● **Exercise directions**: Scan the data for "para" and copy each matching line.

Saved data entries:

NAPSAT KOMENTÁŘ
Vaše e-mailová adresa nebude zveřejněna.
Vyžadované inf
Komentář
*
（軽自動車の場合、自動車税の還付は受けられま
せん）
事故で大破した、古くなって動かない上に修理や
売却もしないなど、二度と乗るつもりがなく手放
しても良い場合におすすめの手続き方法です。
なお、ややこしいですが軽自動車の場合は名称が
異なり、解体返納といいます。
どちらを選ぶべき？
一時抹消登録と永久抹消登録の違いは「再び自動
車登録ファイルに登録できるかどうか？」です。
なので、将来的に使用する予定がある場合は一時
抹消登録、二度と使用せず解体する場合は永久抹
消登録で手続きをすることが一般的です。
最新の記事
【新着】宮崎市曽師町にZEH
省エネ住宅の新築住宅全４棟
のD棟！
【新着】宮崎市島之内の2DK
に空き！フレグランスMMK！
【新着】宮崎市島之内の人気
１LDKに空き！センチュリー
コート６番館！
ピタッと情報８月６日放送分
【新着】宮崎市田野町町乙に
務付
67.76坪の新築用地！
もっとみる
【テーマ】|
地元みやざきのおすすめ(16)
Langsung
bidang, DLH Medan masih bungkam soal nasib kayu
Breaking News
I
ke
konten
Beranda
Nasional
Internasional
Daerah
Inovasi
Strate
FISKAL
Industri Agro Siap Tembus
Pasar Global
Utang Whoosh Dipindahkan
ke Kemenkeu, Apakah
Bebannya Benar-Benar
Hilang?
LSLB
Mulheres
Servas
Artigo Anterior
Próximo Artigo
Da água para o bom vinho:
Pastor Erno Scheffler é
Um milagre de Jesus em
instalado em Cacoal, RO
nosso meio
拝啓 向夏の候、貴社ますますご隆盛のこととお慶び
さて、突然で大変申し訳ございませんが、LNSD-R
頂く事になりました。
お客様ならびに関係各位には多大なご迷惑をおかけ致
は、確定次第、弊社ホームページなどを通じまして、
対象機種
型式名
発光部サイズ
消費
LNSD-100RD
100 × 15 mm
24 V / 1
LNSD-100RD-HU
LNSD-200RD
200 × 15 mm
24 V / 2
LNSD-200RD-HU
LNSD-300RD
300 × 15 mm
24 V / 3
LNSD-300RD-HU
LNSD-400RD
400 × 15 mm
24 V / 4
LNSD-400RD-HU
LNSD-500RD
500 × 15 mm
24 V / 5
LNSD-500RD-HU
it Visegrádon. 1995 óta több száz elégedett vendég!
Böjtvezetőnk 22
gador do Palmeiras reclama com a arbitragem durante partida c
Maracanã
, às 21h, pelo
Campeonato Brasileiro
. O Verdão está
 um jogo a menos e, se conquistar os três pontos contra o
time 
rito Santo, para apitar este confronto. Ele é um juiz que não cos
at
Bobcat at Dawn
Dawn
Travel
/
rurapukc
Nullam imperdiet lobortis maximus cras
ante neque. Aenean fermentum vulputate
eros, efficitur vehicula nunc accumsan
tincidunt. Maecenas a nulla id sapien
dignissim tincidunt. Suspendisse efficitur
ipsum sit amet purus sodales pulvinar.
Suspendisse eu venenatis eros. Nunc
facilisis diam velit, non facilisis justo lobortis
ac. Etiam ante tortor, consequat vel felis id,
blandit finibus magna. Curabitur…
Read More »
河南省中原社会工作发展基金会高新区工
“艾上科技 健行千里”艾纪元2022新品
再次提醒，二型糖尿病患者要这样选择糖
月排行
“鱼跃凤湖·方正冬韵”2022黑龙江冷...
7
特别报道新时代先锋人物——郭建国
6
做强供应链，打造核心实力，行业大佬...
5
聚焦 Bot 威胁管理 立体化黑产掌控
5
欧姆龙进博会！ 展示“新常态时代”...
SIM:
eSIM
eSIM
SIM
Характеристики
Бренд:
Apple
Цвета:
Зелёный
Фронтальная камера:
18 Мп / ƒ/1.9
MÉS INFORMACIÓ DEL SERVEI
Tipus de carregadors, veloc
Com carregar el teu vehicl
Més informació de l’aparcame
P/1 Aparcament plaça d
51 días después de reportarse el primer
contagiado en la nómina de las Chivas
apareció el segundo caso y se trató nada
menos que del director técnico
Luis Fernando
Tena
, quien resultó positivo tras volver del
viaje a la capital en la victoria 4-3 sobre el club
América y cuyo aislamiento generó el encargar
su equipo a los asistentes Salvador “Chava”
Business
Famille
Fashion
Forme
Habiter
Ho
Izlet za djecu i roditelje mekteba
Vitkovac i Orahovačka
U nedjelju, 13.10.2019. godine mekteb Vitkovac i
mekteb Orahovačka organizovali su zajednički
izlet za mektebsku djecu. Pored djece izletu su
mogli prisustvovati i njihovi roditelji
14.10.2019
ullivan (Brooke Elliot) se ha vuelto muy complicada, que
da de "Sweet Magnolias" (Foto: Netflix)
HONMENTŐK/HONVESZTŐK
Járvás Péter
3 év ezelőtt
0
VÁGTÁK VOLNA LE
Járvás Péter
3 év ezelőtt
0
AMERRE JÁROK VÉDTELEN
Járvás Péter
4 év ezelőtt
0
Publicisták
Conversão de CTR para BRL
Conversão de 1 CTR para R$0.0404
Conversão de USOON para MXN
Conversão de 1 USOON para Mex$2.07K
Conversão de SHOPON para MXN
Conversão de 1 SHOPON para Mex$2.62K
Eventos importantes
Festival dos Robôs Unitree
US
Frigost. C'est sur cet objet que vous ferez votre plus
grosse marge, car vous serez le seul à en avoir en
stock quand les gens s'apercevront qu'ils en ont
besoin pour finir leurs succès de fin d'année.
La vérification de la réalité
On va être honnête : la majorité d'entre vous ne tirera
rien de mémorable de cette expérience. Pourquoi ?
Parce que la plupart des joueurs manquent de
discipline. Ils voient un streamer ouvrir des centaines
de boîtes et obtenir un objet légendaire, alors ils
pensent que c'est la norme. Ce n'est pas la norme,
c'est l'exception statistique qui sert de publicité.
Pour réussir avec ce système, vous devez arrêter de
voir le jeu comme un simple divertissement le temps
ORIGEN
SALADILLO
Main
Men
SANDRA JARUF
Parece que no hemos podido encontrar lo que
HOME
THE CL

● **Task result**:
Da água para o bom vinho:
rito Santo, para apitar este confronto. Ele é um juiz que não cos
Conversão de CTR para BRL
Conversão de 1 CTR para R$0.0404
Conversão de USOON para MXN
Conversão de 1 USOON para Mex$2.07K
Conversão de SHOPON para MXN
Conversão de 1 SHOPON para Mex$2.62K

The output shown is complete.